活動の中で「自分の助け方」として「当事者研究」を開発しました。「当事者研究」は、誰しもが持っている生きにくさを仲間とともに共有し、研究というアプローチから深めることで、生き方のパターン図やユニークな対処方法が生まれます。べてるでは、「幻聴さんとの付き合い方の研究」や「爆発の仕方の研究」など、自分自身のテーマを仲間と共に取り組んでいます。

べてるが防災活動に取り組む理由

平成15年に十勝沖地震が発生、浦河町では早朝に震度6弱を記録しました。当時、べてるのメンバーたちは地震や津波についての知識や経験、対処方法をほとんど知りませんでしたが、幸い大きな津波が来ることはなく、被害はありませんでした。

自然災害の際、適切な状況の認知と、行動の判断をすることは、精神障がいなどの苦労があると時に難しくなることがあります。地域で暮らす上で起こりうる「苦労」には、「自然災害」も含まれると実感しました。平成16年から、国立障害者リハビリテーションセンター研究所の協力を得て「防災の研究」を始め、10年以上が経ちました。

「防災の研究」

べてるで「防災ミーティング」を開催し、「防災の研究」をしました。「当事者研究」の展開例に沿って、苦労を具体的に挙げ、対策を考え、練習を繰り返しました。浦河で起きやすい災害(特に、地震や津波)について学び、その結果、浦河は日本有数の地震地帯であること、地震発生後最短で4分以内に10メートル級の津波が来る可能性があることが分かりました。

対策として、「命の安全の確保」を最優先に、「地震発生後、4分以内で10メートルの高さまで避難する」を目指しました。自治会の避難訓練に参加し、ハザードマップを町の人たちと一緒に眺めながら、自分たちの家や活動拠点から実際に避難可能な場所を探しました。

実際に足を運び、場所を確認しました。どのルートで避難すれば安全か、移動に手助けが必要な場合はどうすれば避難可能か、などを含め、避難マニュアルを作成。DAISY(Digital Accessible Information System)を活用し、「文字」「絵」「音」で複数の感覚器官に働きかけ、障がいがあっても理解しやすくしました。

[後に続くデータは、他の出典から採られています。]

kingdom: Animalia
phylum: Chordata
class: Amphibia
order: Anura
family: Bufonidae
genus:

避難グッズは、精神障がいや生活習慣病に配慮し必要なものを自分たちで選定しました。

避難訓練は、「4分で10メートル」を合言葉に、自治会や町と合同の訓練にも参加、警察への協力依頼等、さまざまな人たちと協力して行いました。浦河町東町地区で開催された自治会の「一泊避難訓練」にも参加し、自己紹介をしながら振り返りをしました。町の人からの感想では「自己紹介まで、誰がべてるの人か分からなかった。実際の避難の際も協力し合えることが分かった」という声も聞けました。

こういった研究活動を繰り返し、平成23年の東日本大震災では、練習どおり、べてるメンバー全員が迅速に、安全な避難行動をとることができました。浦河の被害状況は、津波の最大波が約3メートル、港と海沿いの住宅の一部が浸水。東北の被害状況や自分たちの避難所での過ごし方を振り返り、目標を「4分で10メートル」から「4分で12メートル、地続きで避難所に行ける場所を目指す」に変更し、現在も防災活動に取り組んでいます。

まとめ

べてるでの防災活動を通じて、精神障がいなどがあっても、事前に取り組むことで迅速な避難が可能であるということが分かりました。そのために必要だったのは、「正しい知識」「情報の共有」「練習」でした。「自然災害」は、障がいの有無にかかわらず、地域で暮らす住民全員が直面する苦労です。「防災」という共通のキーワードを通じて、障がい者も地域住民も一緒に取り組むことができます。

ここ数年、障がいのある方の住まいでの防災について、全国で取り組みが進んでいます。べてるでも、地震・津波防災に加え、水害や土砂災害など、さまざまな場面を想定した「防災の研究」を今後も進めていく必要があります。